* **Problem requirements**: Write out the text of every record below exactly as it appears, line for line, and leave the pictures out of your answer.

* **Given entries**:
------------------------------------

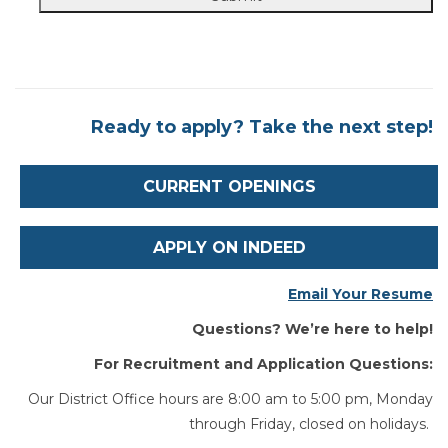
Ready to apply? Take the next step!
CURRENT OPENINGS
APPLY ON INDEED
Email Your Resume
Questions? We’re here to help!
For Recruitment and Application Questions:
Our District Office hours are 8:00 am to 5:00 pm, Monday
through Friday, closed on holidays.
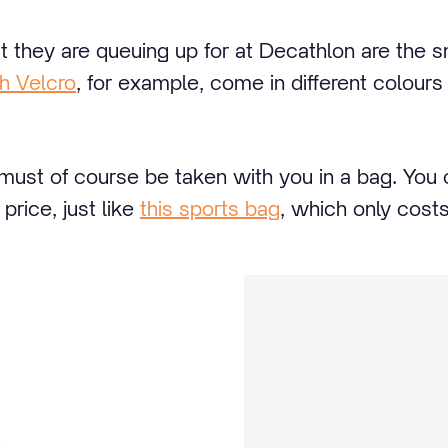
t they are queuing up for at Decathlon are the s
h Velcro
, for example, come in different colours 
 must of course be taken with you in a bag. You
 price, just like
this sports bag
, which only cost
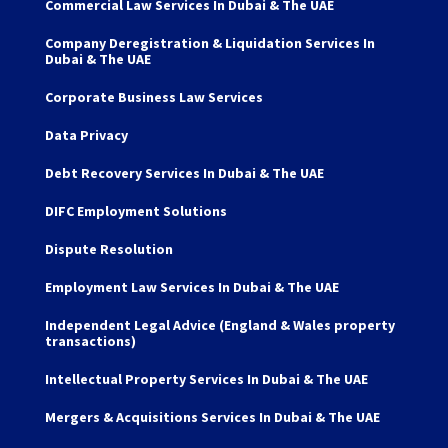
Commercial Law Services In Dubai & The UAE
Company Deregistration & Liquidation Services In
Dubai & The UAE
Corporate Business Law Services
Data Privacy
Debt Recovery Services In Dubai & The UAE
DIFC Employment Solutions
Dispute Resolution
Employment Law Services In Dubai & The UAE
Independent Legal Advice (England & Wales property
transactions)
Intellectual Property Services In Dubai & The UAE
Mergers & Acquisitions Services In Dubai & The UAE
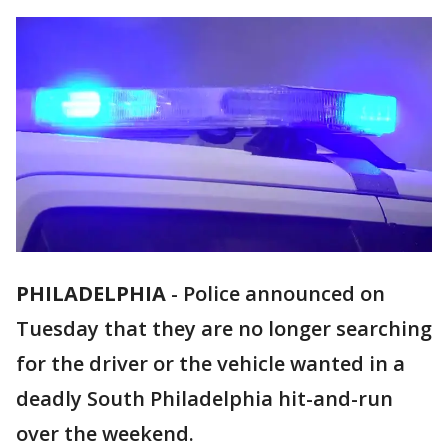
PHILADELPHIA
-
Police announced on
Tuesday that they are no longer searching
for the driver or the vehicle wanted in a
deadly South Philadelphia hit-and-run
over the weekend.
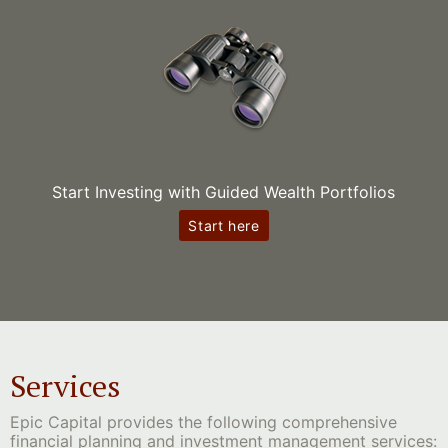
Start Investing with Guided Wealth Portfolios
Start here
Services
Epic Capital provides the following comprehensive
financial planning and investment management services:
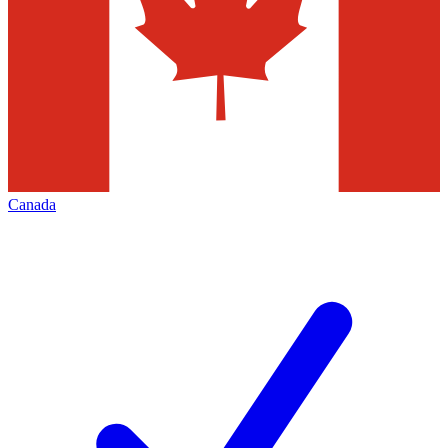
Canada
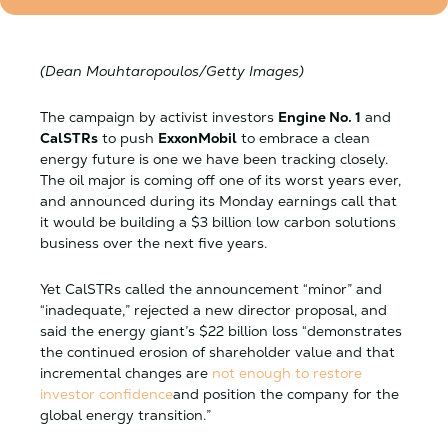
(Dean Mouhtaropoulos/Getty Images)
The campaign by activist investors
Engine No. 1
and
CalSTRs
to push
ExxonMobil
to embrace a clean
energy future is one we have been tracking closely.
The oil major is coming off one of its worst years ever,
and announced during its Monday earnings call that
it would be building a $3 billion low carbon solutions
business over the next five years.
Yet CalSTRs called the announcement “minor” and
“inadequate,” rejected a new director proposal, and
said the energy giant’s $22 billion loss “demonstrates
the continued erosion of shareholder value and that
incremental changes are
not enough to restore
investor confidence
and position the company for the
global energy transition.”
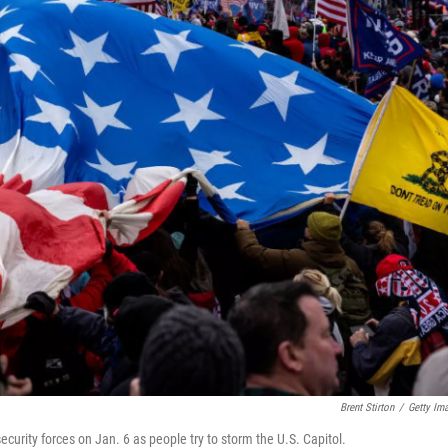
Brent Stirton
/
Getty Im
curity forces on Jan. 6 as people try to storm the U.S. Capitol.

------------------------------------

* **Exercise answer**:
Ready to apply? Take the next step!
CURRENT OPENINGS
APPLY ON INDEED
Email Your Resume
Questions? We’re here to help!
For Recruitment and Application Questions:
Our District Office hours are 8:00 am to 5:00 pm, Monday
through Friday, closed on holidays.
t they are queuing up for at Decathlon are the s
h Velcro
, for example, come in different colours 
 must of course be taken with you in a bag. You
 price, just like
this sports bag
, which only cost
Commercial Law Services In Dubai & The UAE
Company Deregistration & Liquidation Services In
Dubai & The UAE
Corporate Business Law Services
Data Privacy
Debt Recovery Services In Dubai & The UAE
DIFC Employment Solutions
Dispute Resolution
Employment Law Services In Dubai & The UAE
Independent Legal Advice (England & Wales property
transactions)
Intellectual Property Services In Dubai & The UAE
Mergers & Acquisitions Services In Dubai & The UAE
PHILADELPHIA
-
Police announced on
Tuesday that they are no longer searching
for the driver or the vehicle wanted in a
deadly South Philadelphia hit-and-run
over the weekend.
Start Investing with Guided Wealth Portfolios
Start here
Services
Epic Capital provides the following comprehensive
financial planning and investment management services:
Canada
(Dean Mouhtaropoulos/Getty Images)
The campaign by activist investors
Engine No. 1
and
CalSTRs
to push
ExxonMobil
to embrace a clean
energy future is one we have been tracking closely.
The oil major is coming off one of its worst years ever,
and announced during its Monday earnings call that
it would be building a $3 billion low carbon solutions
business over the next five years.
Yet CalSTRs called the announcement “minor” and
“inadequate,” rejected a new director proposal, and
said the energy giant’s $22 billion loss “demonstrates
the continued erosion of shareholder value and that
incremental changes are
not enough to restore
investor confidence
and position the company for the
global energy transition.”
Brent Stirton
/
Getty Im
curity forces on Jan. 6 as people try to storm the U.S. Capitol.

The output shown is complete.